How to 'grep' a continuous stream?

Turn on grep's line buffering mode when using BSD grep (FreeBSD, Mac OS X etc.)

tail -f file | grep --line-buffered my_pattern

It looks like a while ago --line-buffered didn't matter for GNU grep (used on pretty much any Linux) as it flushed by default (YMMV for other Unix-likes such as SmartOS, AIX or QNX).
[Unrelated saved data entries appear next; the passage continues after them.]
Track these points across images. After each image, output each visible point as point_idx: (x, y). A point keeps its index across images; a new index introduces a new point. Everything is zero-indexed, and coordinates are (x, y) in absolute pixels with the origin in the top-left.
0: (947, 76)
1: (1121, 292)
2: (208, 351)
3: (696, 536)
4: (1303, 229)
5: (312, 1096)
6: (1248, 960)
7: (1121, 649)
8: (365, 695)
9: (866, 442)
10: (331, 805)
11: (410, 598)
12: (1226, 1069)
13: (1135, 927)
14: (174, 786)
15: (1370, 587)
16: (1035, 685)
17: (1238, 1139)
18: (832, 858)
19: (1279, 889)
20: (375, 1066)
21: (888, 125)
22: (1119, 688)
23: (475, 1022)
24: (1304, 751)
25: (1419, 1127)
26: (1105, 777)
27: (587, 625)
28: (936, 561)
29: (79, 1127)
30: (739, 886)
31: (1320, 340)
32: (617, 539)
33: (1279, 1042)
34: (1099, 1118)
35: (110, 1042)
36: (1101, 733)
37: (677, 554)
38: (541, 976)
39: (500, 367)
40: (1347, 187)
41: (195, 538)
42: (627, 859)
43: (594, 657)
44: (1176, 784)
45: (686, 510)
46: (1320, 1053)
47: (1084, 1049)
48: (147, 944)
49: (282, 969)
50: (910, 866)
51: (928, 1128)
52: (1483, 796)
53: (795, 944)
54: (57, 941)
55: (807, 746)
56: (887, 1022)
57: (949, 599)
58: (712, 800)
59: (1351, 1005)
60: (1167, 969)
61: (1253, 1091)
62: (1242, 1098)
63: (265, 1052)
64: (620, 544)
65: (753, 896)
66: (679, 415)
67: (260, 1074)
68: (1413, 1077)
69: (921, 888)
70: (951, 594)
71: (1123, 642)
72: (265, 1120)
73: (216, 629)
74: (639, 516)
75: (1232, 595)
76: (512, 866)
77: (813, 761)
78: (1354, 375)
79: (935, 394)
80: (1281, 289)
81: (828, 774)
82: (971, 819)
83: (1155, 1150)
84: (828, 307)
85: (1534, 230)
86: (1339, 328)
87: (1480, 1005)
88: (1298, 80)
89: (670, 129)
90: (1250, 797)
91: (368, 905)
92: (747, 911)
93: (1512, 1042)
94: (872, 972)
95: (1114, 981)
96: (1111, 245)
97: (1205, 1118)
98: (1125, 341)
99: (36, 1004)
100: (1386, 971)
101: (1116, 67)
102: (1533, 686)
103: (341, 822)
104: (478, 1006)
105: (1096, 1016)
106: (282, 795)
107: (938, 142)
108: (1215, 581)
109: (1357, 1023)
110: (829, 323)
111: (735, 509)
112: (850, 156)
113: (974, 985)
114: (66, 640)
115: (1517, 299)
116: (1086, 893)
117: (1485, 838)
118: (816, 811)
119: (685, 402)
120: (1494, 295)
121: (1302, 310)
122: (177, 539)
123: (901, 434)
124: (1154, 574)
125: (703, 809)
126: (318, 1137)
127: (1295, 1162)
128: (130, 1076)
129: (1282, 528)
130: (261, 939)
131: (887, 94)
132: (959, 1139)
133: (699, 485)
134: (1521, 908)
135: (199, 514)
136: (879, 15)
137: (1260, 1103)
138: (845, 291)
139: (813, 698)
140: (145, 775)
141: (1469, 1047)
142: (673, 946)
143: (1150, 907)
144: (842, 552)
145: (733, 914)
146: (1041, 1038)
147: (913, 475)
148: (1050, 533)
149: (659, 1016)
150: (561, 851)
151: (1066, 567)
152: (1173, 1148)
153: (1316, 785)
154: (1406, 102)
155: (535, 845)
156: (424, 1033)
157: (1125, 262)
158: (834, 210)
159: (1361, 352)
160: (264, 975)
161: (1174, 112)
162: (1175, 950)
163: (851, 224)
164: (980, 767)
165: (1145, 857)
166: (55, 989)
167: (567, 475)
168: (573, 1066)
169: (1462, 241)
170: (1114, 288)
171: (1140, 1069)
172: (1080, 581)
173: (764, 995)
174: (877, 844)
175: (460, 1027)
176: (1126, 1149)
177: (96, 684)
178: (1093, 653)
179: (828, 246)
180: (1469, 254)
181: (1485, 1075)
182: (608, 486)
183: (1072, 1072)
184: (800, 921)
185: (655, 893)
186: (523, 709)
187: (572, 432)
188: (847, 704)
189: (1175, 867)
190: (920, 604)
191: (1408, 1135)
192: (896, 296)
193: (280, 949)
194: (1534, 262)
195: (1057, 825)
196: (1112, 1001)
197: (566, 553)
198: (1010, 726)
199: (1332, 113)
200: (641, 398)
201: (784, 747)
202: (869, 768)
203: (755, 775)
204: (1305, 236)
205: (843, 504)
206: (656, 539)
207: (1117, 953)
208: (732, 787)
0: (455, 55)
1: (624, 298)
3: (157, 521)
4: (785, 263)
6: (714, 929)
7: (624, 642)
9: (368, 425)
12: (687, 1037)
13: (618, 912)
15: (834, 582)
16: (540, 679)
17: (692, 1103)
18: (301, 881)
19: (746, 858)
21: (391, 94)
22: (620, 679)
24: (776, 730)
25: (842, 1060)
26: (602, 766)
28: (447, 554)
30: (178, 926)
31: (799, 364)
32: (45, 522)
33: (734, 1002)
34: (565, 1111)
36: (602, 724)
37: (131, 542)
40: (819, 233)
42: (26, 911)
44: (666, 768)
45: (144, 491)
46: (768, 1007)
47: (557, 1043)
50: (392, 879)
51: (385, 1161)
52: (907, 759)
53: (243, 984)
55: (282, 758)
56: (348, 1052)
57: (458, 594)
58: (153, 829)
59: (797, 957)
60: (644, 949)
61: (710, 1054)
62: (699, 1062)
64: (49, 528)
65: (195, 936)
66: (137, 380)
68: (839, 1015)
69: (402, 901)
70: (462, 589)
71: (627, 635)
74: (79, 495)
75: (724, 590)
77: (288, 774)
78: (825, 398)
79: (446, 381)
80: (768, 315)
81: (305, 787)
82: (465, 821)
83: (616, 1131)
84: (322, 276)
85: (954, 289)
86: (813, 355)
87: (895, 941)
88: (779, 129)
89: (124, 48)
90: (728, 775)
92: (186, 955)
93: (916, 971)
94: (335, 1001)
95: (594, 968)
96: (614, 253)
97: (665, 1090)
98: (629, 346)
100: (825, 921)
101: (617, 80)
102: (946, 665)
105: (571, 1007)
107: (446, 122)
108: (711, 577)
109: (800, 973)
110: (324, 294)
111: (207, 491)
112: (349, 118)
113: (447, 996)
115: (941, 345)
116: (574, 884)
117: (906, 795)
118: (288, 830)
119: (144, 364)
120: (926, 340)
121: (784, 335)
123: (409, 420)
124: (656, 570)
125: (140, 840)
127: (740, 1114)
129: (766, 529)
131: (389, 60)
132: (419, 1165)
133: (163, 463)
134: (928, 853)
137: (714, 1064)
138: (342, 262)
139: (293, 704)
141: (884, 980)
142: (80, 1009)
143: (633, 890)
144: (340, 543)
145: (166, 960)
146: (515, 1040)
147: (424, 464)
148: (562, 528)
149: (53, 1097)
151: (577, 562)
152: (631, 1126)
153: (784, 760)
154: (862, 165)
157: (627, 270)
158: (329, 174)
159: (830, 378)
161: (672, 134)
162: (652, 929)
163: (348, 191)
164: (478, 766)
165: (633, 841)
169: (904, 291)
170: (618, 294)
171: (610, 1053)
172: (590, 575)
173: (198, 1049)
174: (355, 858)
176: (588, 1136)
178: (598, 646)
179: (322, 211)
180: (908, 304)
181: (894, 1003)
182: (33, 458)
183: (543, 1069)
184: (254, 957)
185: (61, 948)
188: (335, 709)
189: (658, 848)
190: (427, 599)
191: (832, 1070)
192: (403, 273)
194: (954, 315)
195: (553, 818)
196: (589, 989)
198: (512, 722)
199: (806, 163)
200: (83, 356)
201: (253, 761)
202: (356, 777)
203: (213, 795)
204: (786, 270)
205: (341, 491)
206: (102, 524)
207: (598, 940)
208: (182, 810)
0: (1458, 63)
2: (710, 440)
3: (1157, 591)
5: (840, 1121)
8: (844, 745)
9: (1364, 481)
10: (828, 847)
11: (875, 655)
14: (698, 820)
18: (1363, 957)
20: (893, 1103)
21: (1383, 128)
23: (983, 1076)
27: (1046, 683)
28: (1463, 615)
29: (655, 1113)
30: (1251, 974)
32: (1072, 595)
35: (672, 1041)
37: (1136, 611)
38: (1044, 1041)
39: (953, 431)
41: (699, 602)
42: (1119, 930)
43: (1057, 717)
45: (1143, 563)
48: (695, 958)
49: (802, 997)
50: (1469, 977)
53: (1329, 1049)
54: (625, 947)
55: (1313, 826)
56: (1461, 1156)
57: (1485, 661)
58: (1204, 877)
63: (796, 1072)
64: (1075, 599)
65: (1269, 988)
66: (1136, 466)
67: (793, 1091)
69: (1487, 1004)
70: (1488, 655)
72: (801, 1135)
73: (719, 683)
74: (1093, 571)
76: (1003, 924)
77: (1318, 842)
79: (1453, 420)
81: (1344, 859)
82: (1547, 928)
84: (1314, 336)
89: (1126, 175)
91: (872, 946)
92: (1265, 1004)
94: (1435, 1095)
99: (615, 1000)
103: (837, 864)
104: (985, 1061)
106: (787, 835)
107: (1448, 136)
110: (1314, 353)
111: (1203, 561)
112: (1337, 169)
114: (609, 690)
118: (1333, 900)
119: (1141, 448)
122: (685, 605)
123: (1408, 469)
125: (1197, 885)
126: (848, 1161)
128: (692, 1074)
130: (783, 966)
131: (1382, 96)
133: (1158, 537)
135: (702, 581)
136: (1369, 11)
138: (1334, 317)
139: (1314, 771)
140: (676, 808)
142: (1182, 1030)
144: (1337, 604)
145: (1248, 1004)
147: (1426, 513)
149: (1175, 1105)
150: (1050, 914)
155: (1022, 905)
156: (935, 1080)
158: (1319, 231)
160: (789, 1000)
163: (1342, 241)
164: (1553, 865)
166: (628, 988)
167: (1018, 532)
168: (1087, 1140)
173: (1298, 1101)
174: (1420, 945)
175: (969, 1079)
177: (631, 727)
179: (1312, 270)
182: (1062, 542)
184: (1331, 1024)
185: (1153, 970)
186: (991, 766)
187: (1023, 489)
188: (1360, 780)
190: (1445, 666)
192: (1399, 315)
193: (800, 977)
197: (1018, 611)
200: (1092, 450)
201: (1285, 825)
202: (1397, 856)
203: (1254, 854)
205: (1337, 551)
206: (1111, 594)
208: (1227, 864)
However, as of November 2020, --line-buffered is needed (at least with GNU grep 3.5 in openSUSE, but it seems generally needed based on comments below).

How to process continuous stream output with grep utility?
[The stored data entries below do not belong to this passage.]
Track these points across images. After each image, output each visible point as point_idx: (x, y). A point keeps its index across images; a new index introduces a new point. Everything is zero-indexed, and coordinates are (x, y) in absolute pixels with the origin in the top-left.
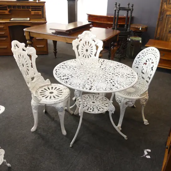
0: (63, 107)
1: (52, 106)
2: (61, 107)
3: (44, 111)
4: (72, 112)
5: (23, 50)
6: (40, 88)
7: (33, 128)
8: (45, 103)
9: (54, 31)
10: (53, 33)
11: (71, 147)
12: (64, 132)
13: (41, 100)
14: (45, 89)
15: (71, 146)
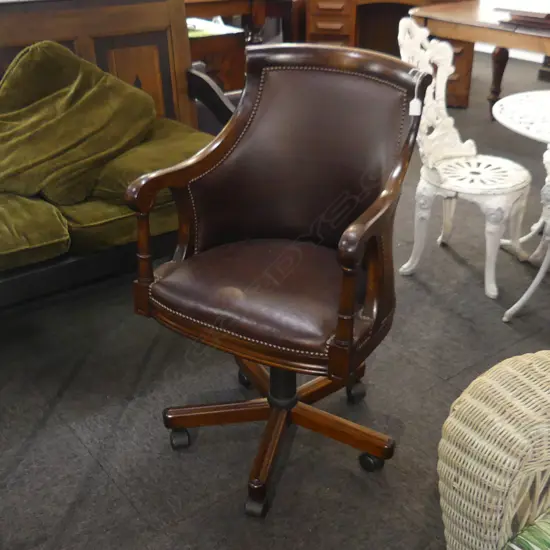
0: (504, 209)
1: (475, 199)
2: (496, 208)
3: (440, 239)
4: (524, 255)
5: (422, 47)
6: (445, 159)
7: (405, 266)
8: (457, 189)
9: (507, 17)
10: (502, 23)
11: (506, 322)
12: (491, 290)
13: (445, 180)
14: (457, 164)
15: (505, 319)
As suggested by @larsks , " --line-buffered flush output on every line" option for grep is working fine when is test for similar requirement as yous .

So the command would be

curl -X "POST" "http://localhost:8088/query" --header "Content-Type: application/json" -d $'{"ksql": "select * from SENSOR_S EMIT CHANGES;","streamsProperties": {"ksql.streams.auto.offset.reset": "earliest"}}' -s -N | grep S1 --line-buffered | xargs -I {} echo {}

I tested on "/var/log/messages" file which gets continously updated as following :

[root@project1-master ~]# tail -f /var/log/messages | grep journal --line-buffered | xargs -I {} echo {}

Sep 11 11:15:47 project1-master journal: I0911 15:15:47.448254 1 node_lifecycle_controller.go:1429] Initializing eviction metric for zone:

Sep 11 11:15:52 project1-master journal: I0911 15:15:52.448704 1 node_lifecycle_controller.go:1429] Initializing eviction metric for zone:

Sep 11 11:15:54 project1-master journal: 2020-09-11 15:15:54.006 [INFO][46] felix/int_dataplane.go 1300: Applying dataplane updates

How do I grep or sed in a continuous stream of characters?
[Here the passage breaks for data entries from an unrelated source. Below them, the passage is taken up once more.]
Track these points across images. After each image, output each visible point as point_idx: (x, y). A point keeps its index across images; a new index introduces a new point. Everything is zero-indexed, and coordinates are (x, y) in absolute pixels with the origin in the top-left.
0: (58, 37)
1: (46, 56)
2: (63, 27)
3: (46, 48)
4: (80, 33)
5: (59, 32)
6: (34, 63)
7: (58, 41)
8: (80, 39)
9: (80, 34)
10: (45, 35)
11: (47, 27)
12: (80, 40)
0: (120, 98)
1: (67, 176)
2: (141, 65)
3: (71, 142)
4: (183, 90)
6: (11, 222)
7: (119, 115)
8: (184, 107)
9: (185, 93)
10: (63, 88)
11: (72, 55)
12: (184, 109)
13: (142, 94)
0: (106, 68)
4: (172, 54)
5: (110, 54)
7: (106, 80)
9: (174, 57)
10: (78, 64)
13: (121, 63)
The issue here is that both grep and sed process their input linewise unless they are told otherwise. One workaround is to insert newlines, e.g. with coreutils fold:

grep -m 1 A \
<(perl -E '$|=1;print "OUT\n";print "A" and sleep 1 for 1..10' | fold -w1)

But this still has issues because of pipe-buffering. You can disable this with coreutils stdbuf:

grep -m 1 A \
<(perl -E '$|=1;print "OUT\n";print "A" and sleep 1 for 1..10' |
stdbuf -o0 fold -w1)

Another alternative is to use dd, e.g.:

perl -E '$|=1;print "OUT\n";print "A" and sleep 1 for 1..10' |
while :; do
c=$(dd bs=1 count=1 status=none)
if [[ "$c" == "A" ]]; then
break
else
: Do something else
fi
done

Linux bash: grep from stream and write to file

If just grep, without writing to the file, works, you encountered a buffering "problem". I/O buffering, unless manually implemented by the program will get handled by the libc. If the program's stdout is a termial, buffering will be line-based. If not, the libc buffers output until the buffer reached a size limit.

On Linux, meaning with glibc you can use the stdbuf command to configure that buffering:

tail -f A.log | stdbuf -oL grep "keyword" >> B.log

-oL specifies that the output stream should be line-buffered.